Two Broken People, One Hero
Ultimately, this is a series that works best when it focuses on its characters and suffers when the realities of the world outside the story’s universe infringe on it. Dane Whitman struggling to tame the darkness inside him and still remain a hero, while grappling with the complicated legacy of his ancestry? Compelling stuff. Dane Whitman acknowledging and steering into his real-world status as a C-list character? Less so. Similarly, the little changes and tweaks to Dane’s backstory—things like the shifting of the curse from residing in the blade to residing in the wielder of the blade, or Dane having his ancestry connected directly to King Arthur—stick out not because they’re upending the deeply entrenched backstory of a beloved character, but because they read very much like changes made to support the character’s entry into the MCU via The Eternals (I don’t know at this time how that film is going to present the character, but “descendant of King Arthur” seems a lot more straightforward for a general audience than “descendant of a guy who hung around with King Arthur”). The changes themselves aren’t bad, but it’s never good when the hand of corporate synergy is so apparent.

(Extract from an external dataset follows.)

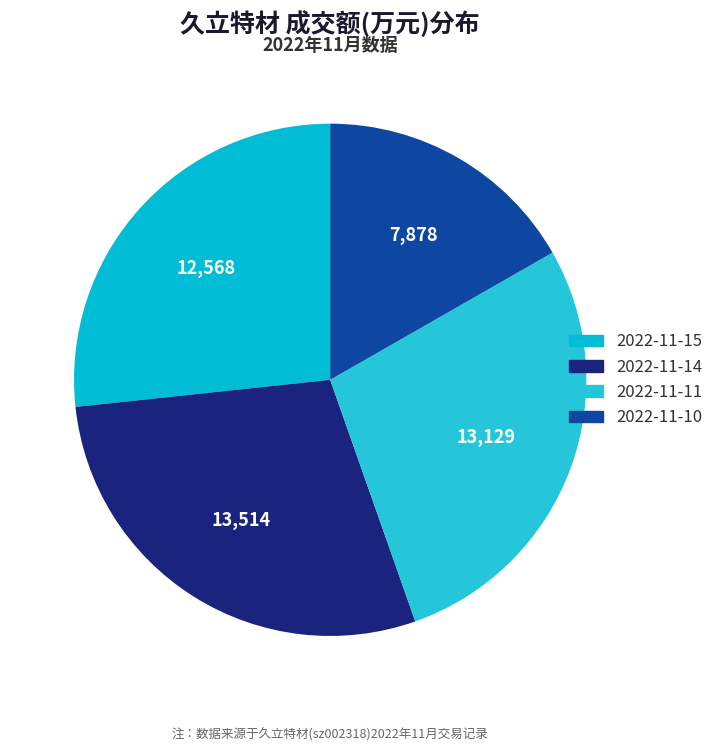

Which category has the smallest portion of the pie?

2022-11-10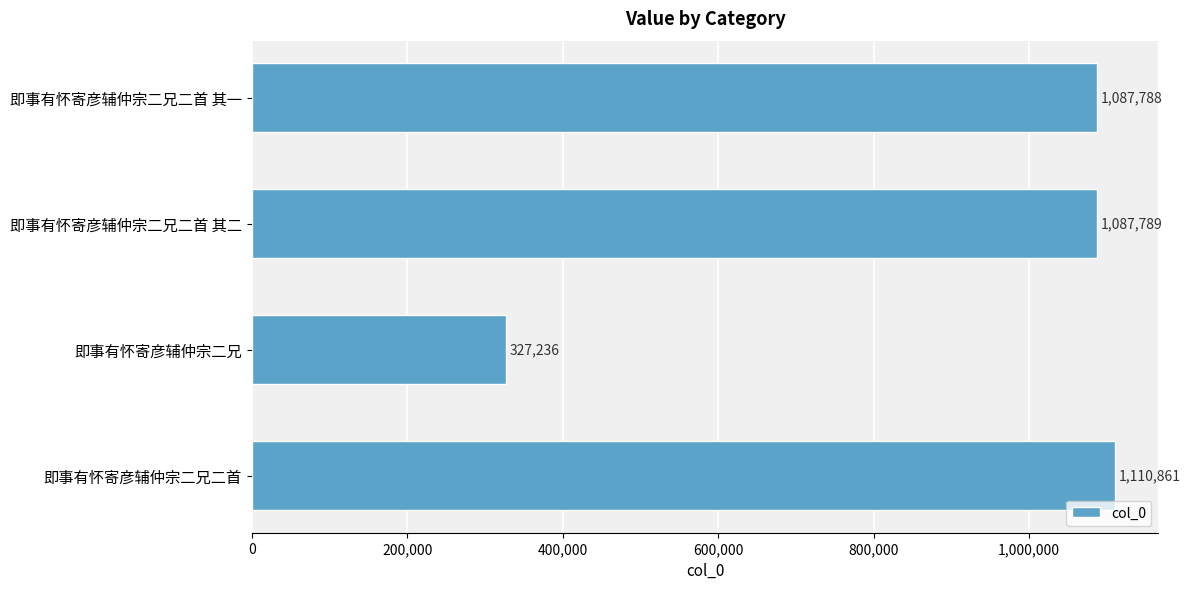

How many categories are shown in the chart?

4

Even the conclusion of this series, which offers up an intriguing new status quo for the character that could either upend or further some of the issues explored by Jacks’ reckoning with the myth of Camelot, is tainted somewhat by real-world concerns. The place this story ultimately ends makes the whole thing read more like the first act of a new ongoing series rather than a finite, self-contained story. But it’s not the opening arc of a new series, because (as the story itself reminds us), Black Knight isn’t a fan-favorite character capable of carrying his own book. Certainly, if sales are there, there may be another Black Knight miniseries, and it seems likely that the character will turn up again somewhere. But if there’s not another series, or if, when the character does reappear, the changes and revelations of this story are ignored, this whole endeavor—the work it does to advance Dane’s character, introduce Jacks, and create a new status quo for Black Knight—will feel a bit more like a waste of time.

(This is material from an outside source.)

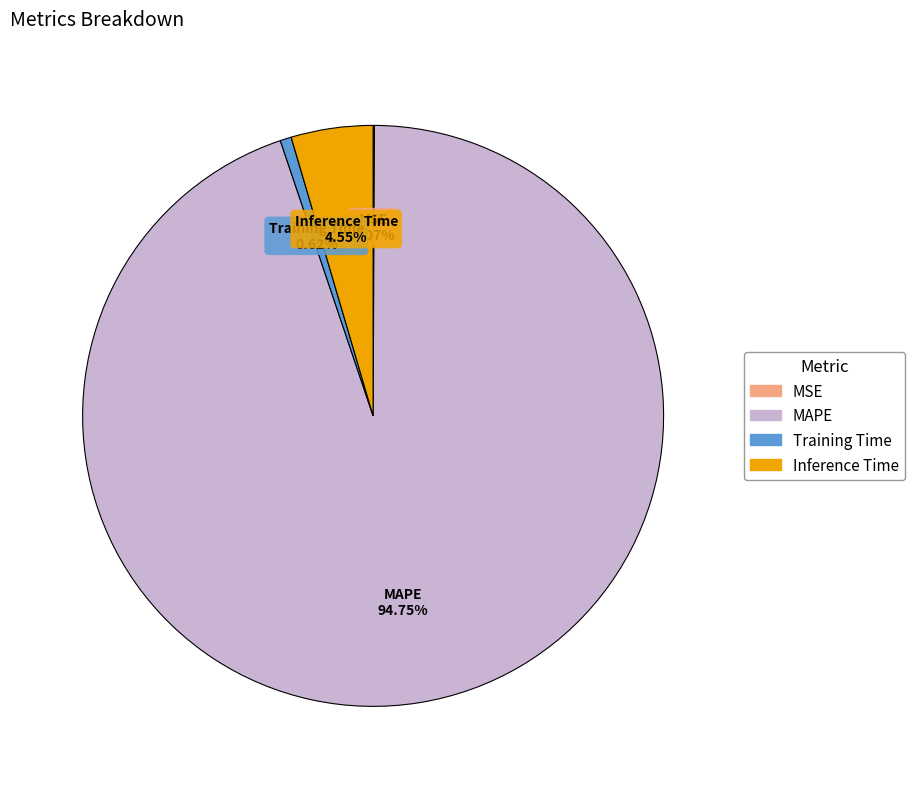

Does MAPE account for over 50% of the chart?

Yes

Of course, any comic book story should be judged on its own merits, and not be beholden to future unwritten stories for its own success. Yet it’s also hard to completely divest even the best superhero comic book stories from their existence as chapters in an ongoing shared narrative universe. To do so, a story needs to click on multiple levels, with the writing and art holding sway in such a way that all other concerns fall away. Unfortunately, while there’s plenty in Curse of the Ebony Blade to enjoy—and I certainly hope we see more of Dane and Jacks, picking up where this series leaves off—it’s not quite good enough to escape the realities of its existence.